Indícios dessa nova “personalidade” de Deus surgem no fato de que, pela primeira vez na narrativa bíblica, Javé é visto como um guerreiro, destruindo os “carros de guerra e cavaleiros” do Faraó e, mais tarde, guiando as tribos de Israel à vitória durante a conquista da terra de Canaã. Tal como Baal, Javé é descrita como “cavalgando as nuvens” e “trovejando”. E, mais importante ainda, uma série de textos bíblicos falam de Deus impondo sua vontade contra os mares impetuosos (como no caso do Mar Vermelho, em que as águas engolem o exército egípcio por ordem divina) ou derrotando monstros marinhos.
Há aí uma série de semelhanças com a mitologia cananéia sobre Baal, o qual derrotou em combate o deus-monstro marinho Yamm (o nome quer dizer simplesmente “mar” em hebraico) ou “o Rio” personificado. Na mitologia do Oriente Próximo, as águas marinhas eram vistas como símbolos do caos primitivo, e por isso tinham de ser derrotadas e domadas pelos deuses.
Javé também é associado à chuva e à fertilidade da terra pelos antigos autores bíblicos – atributos que aparecem entre as funções de Baal. Há, porém, uma diferença importante entre os dois deuses: outra narrativa de Ugarit fala do assassinato de Baal pelas mãos de Mot, o deus da morte, e da ressurreição do jovem guerreiro – provavelmente uma representação mítica do ciclo das estações do ano, essencial para a agricultura, já que Baal era um deus que abençoava a lavoura.
O lado guerreiro de Javé é talvez o mais difícil de aceitar para a sensibilidade moderna: quando os israelitas realizam a conquista da terra de Canaã, a ordem dada por Deus é de simplesmente exterminar todos os habitantes, e às vezes até os animais (embora, em alguns casos, os homens de Israel recebam permissão para transformar as mulheres do inimigo em concubinas).
Textos de outra nação da área, os moabitas (habitantes de Moab, a leste do Jordão) ajudam a lançar luz sobre esse costume aparentemente bárbaro. Um monumento de pedra conhecido como a estela de Mesa (nome de um rei de Moab em meados do século 9 a.C.) fala, ironicamente, de uma guerra de Mesa com Israel na qual o rei moabita, por ordem de seu deus, Chemosh, decreta o herem, ou “interdito”. E o herem nada mais é que a execução de todos os prisioneiros inimigos como um ato sagrado. Tratava-se, portanto, de um elemento cultural de toda a região.
Lado feminino
Se a “múltipla personalidade” de Javé pode ser basicamente descrita como uma combinação de El e Baal, há uma influência mais sutil, mas também perceptível, de um elemento feminino: a deusa da fertilidade Asherah, originalmente a esposa de Baal na mitologia cananéia.

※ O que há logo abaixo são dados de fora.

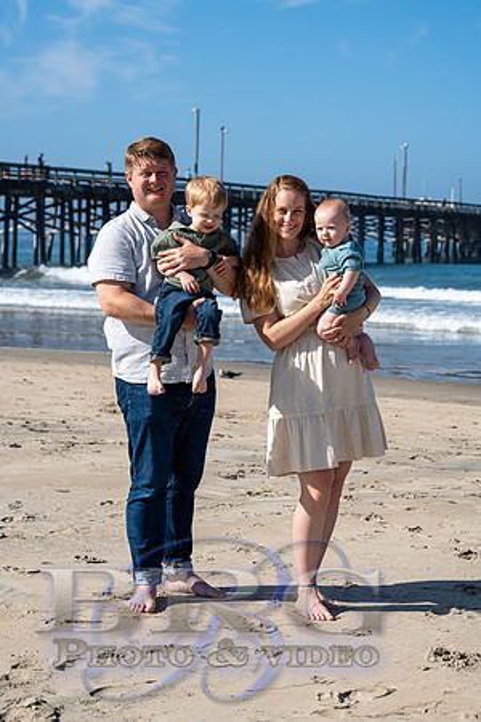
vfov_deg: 25.7
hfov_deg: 17.3
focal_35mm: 79
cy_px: 361
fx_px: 1583
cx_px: 240
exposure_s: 1/640
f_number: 6.3
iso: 160
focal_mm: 79
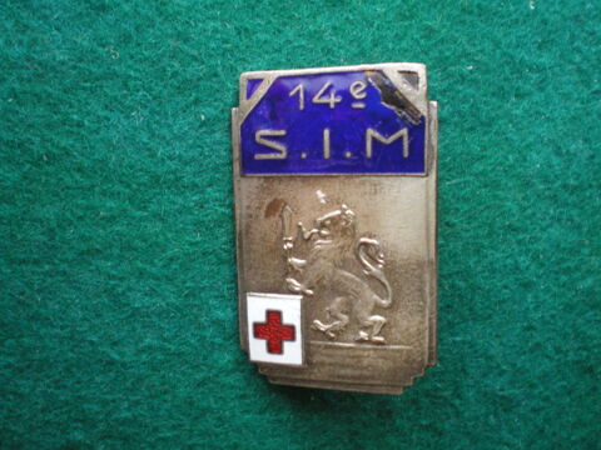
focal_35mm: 38
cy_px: 225
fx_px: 660
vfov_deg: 37.7
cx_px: 300
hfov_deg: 49.0
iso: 400
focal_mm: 6.3
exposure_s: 1/20
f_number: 3.1
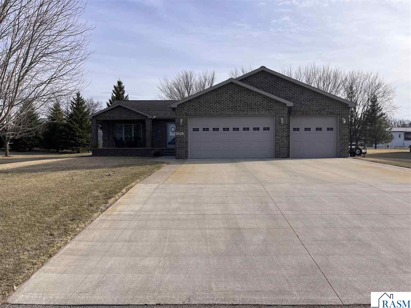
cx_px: 206
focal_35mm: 26
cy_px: 154
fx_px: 309
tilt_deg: -2.2
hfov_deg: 67.3
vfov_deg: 53.1
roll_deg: +0.5
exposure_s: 1/3311
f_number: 1.6
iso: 50
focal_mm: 5.1
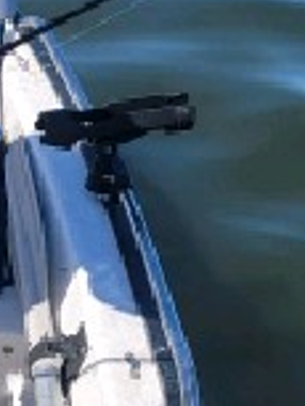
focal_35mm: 94
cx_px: -5
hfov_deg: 15.4
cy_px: 316
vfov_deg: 20.6
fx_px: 1103
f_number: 1.8
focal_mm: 6.7
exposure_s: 1/1111
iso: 16
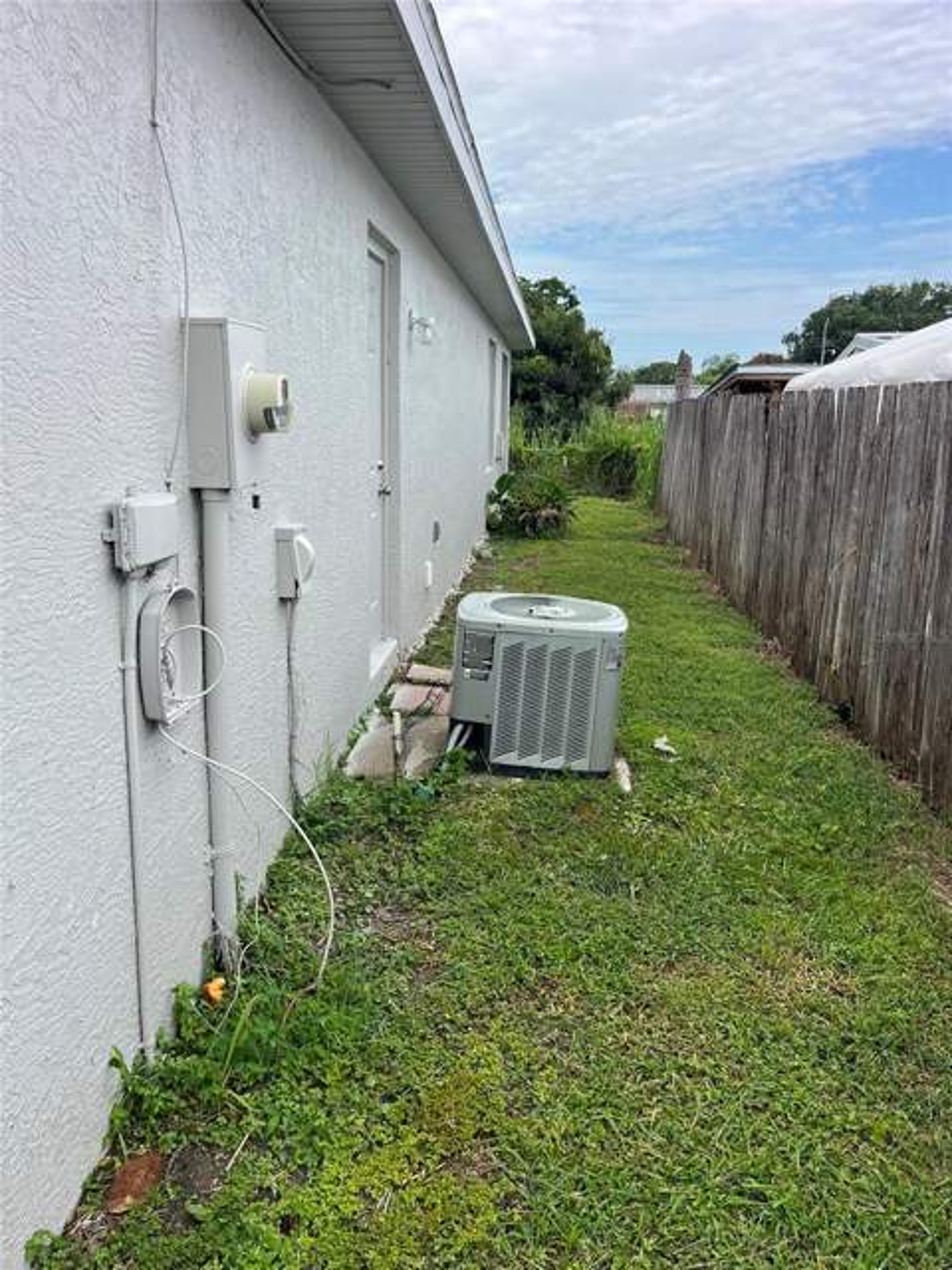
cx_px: 476
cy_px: 635
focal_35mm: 26
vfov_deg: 67.3
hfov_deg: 53.1
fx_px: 953
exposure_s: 1/1036
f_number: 1.6
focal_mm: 5.1
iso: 50
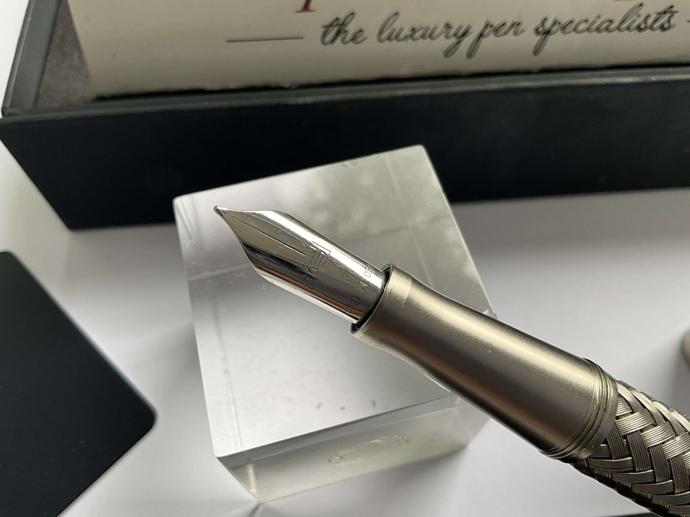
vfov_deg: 48.2
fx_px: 578
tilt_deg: -61.3
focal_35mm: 29
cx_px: 345
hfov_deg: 61.7
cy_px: 258
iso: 25
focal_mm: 3
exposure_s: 1/122
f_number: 1.8
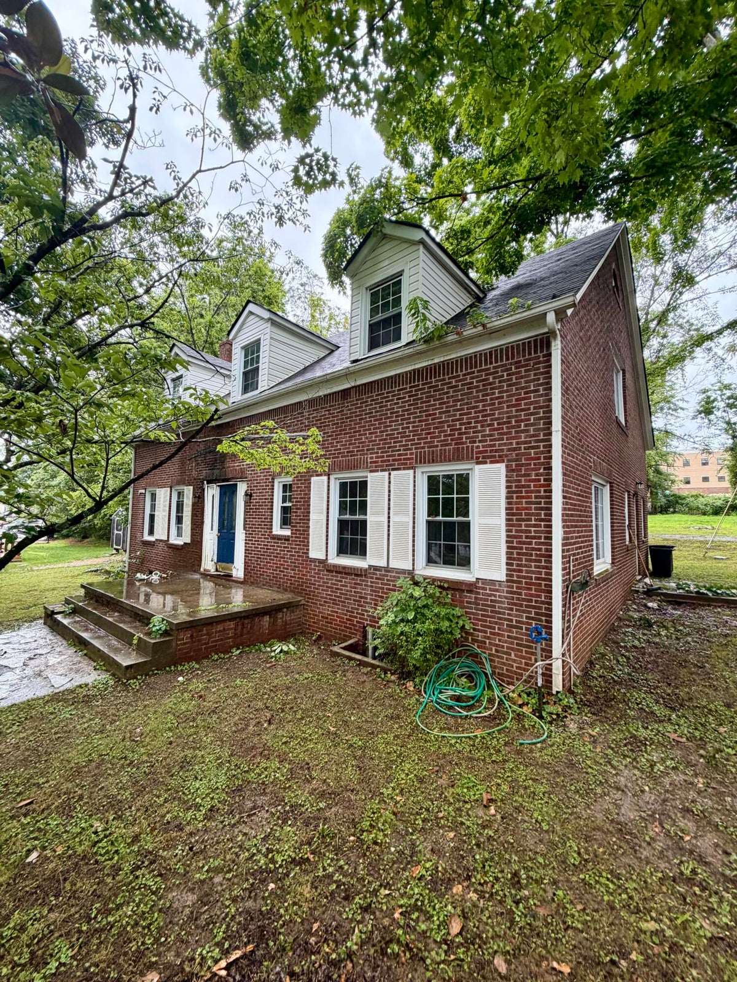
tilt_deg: +5.0
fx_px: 397
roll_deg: -1.6
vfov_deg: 102.1
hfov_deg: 85.7
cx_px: 368
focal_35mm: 14
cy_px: 491
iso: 160
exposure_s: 1/121
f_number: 2.2
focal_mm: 2.22
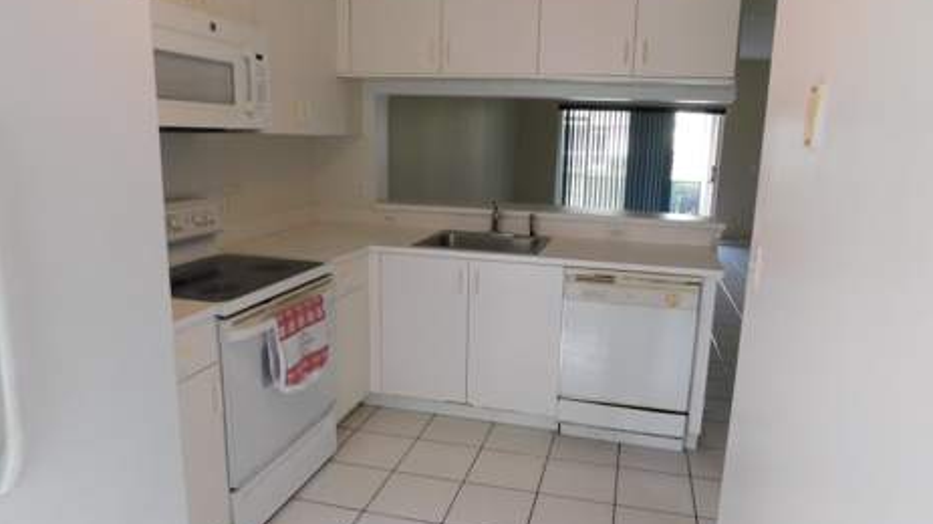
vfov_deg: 44.3
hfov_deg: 71.9
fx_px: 643
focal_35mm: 26
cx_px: 482
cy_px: 270
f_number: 3
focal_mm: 4
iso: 180
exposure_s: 1/30
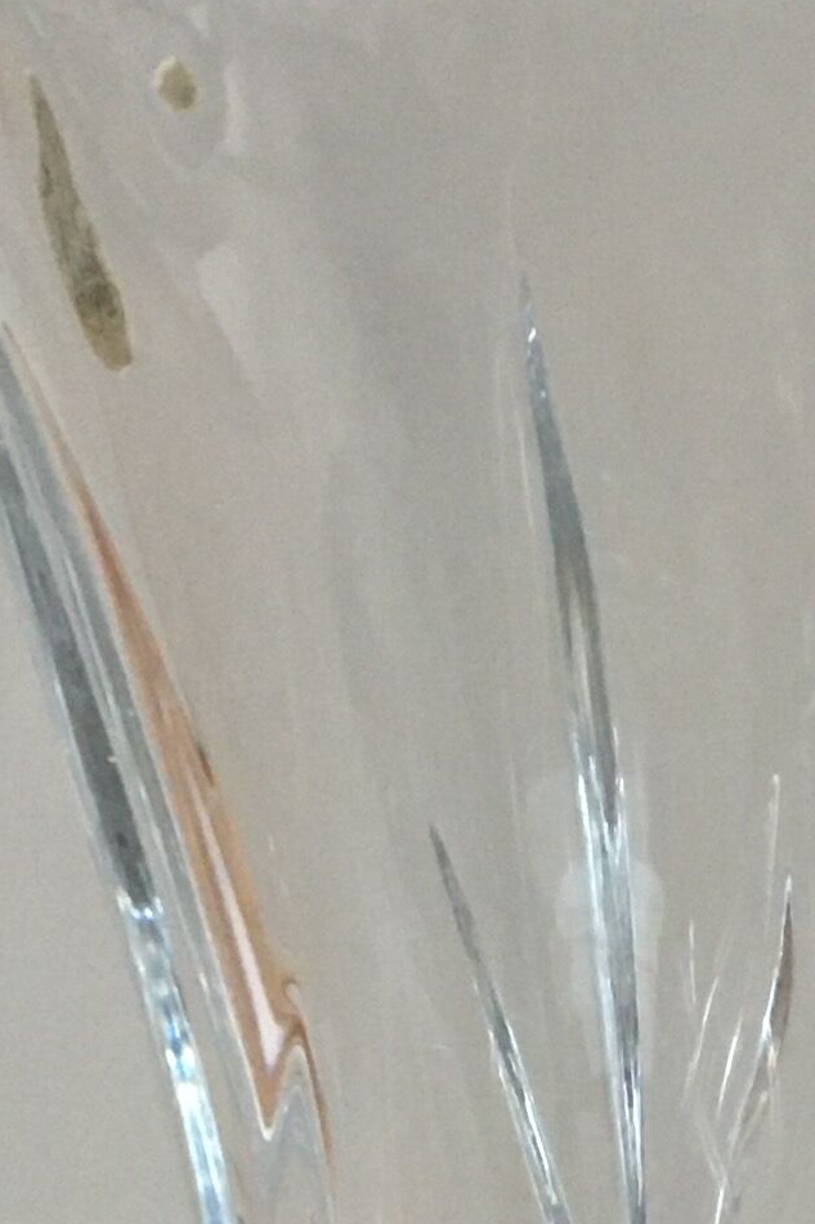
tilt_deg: -19.7
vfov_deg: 15.4
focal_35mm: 128
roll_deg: +0.7
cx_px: 846
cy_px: 1514
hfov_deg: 10.6
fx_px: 4348
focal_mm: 4.15
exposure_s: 1/33
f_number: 2.2
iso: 200
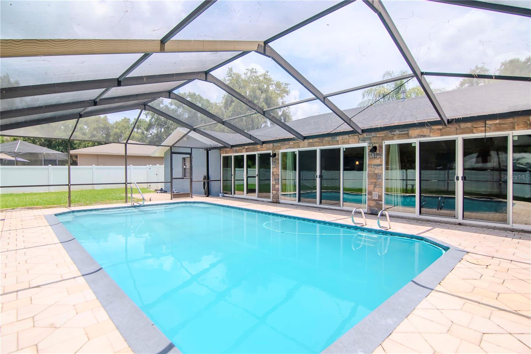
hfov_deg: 95.0
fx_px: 243
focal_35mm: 16
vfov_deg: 72.0
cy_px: 177
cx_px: 266
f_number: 4
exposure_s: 1/2000
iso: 400
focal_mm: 11
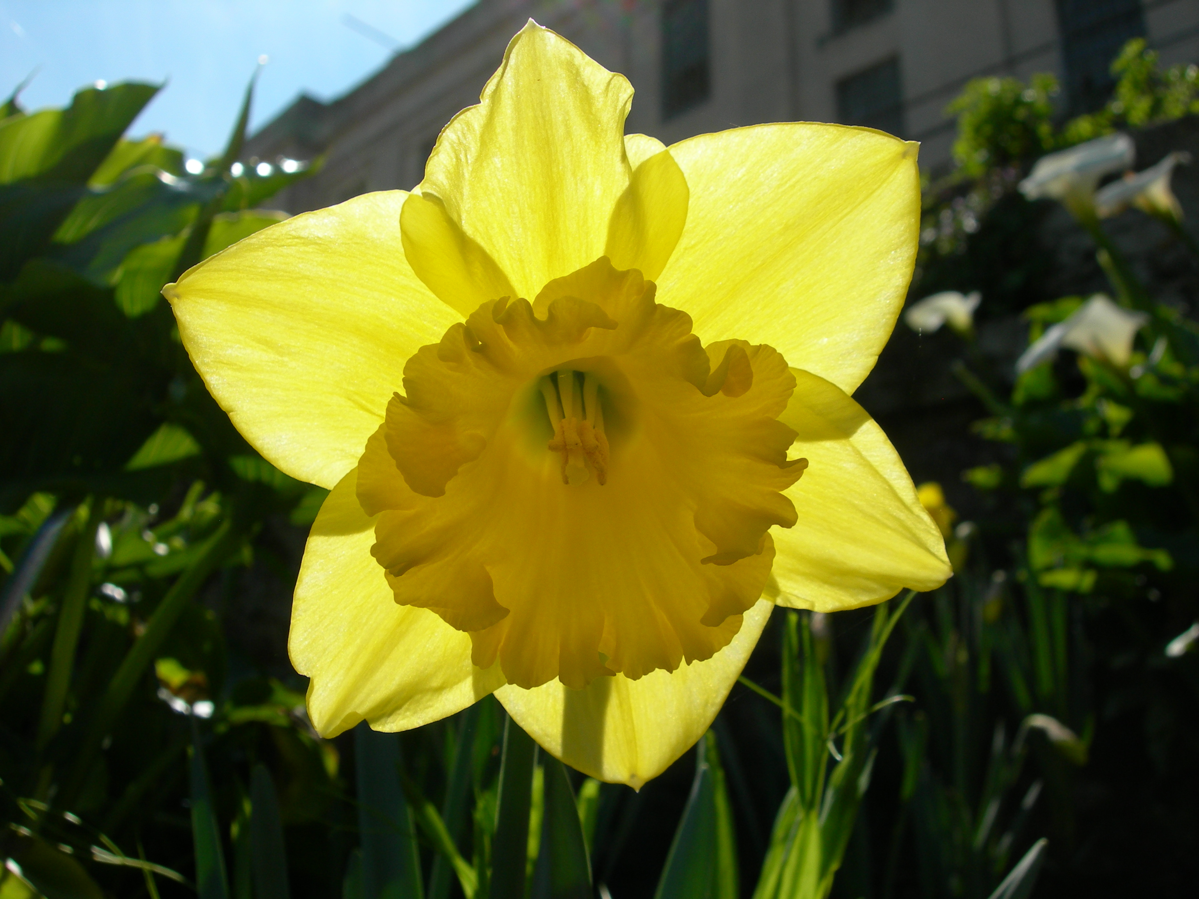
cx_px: 600
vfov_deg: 37.7
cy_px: 450
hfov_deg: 49.0
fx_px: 1316
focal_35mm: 38
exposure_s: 1/940
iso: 50
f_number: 4.8
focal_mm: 7.8
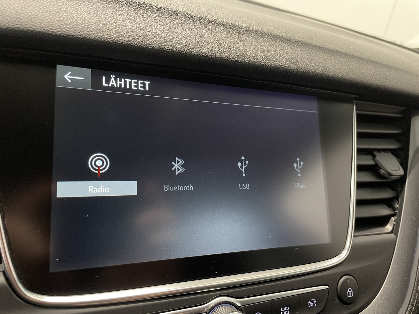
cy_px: 157
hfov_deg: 67.3
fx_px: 315
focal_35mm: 26
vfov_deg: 53.1
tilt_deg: -20.6
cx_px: 210
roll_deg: -11.0
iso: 500
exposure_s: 1/40
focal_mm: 4.2
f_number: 1.6
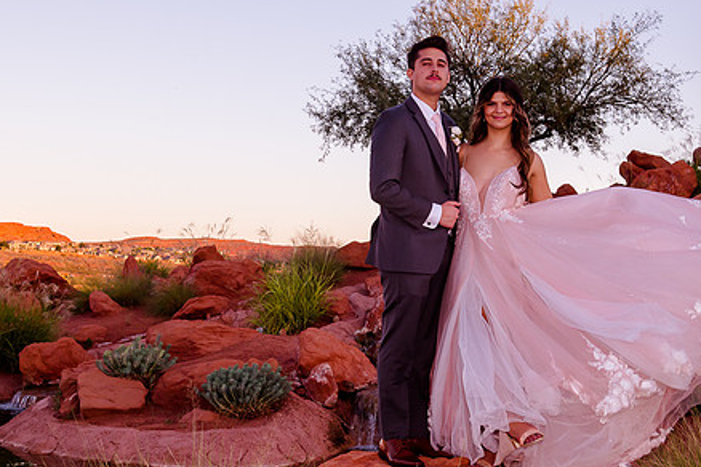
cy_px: 203
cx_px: 388
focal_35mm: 68
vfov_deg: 20.0
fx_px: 1324
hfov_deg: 29.6
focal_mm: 42
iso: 640
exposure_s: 1/160
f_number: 8
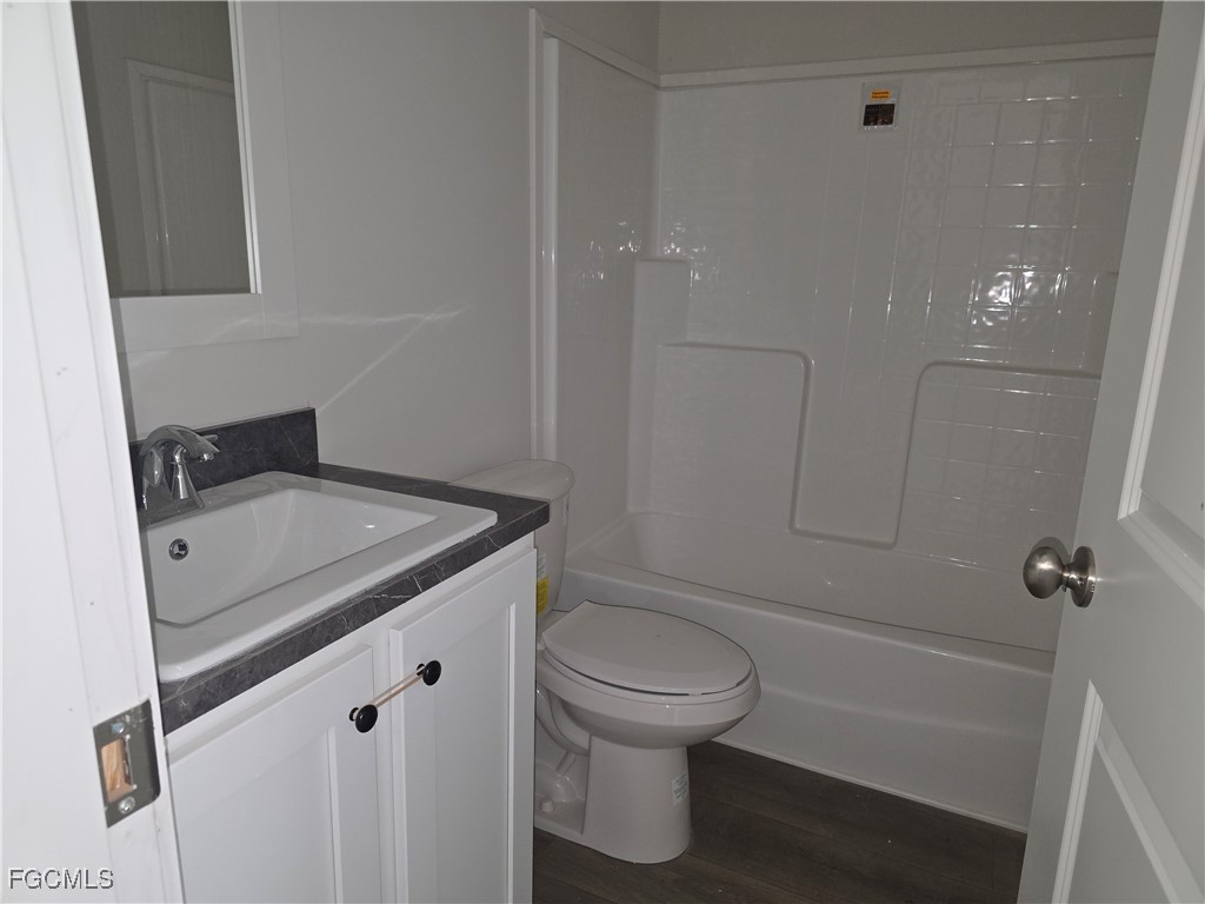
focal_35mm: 23
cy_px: 452
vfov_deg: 58.9
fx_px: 801
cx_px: 602
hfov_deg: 73.9
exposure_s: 1/60
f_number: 1.7
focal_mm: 6.3
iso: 125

Normalmente, Deus se comporta de forma masculina na Bíblia, e a linguagem utilizada para falar de sua relação com os israelitas é, muitas vezes, a de um marido (Deus) e a esposa (o povo de Israel). Mas o livro bíblico dos Provérbios, bem como alguns outras fontes israelitas, apresenta a figura da Sabedoria personificada, uma espécie de “auxiliar” ou “primeira criatura” de Deus que o teria auxiliado na obra da criação do mundo.
Segundo o texto dos Provérbios, Deus “se deleita” com a Sabedoria e a usa para inspirar atos sábios nos seres humanos. Para muitos pesquisadores, a figura da Sabedoria incorpora aspectos da antiga Asherah na maneira como os antigos israelitas viam Deus, criando uma espécie de tensão: embora o próprio Deus não seja descrito como feminino, haveria uma complementaridade entre ele e sua principal auxiliar.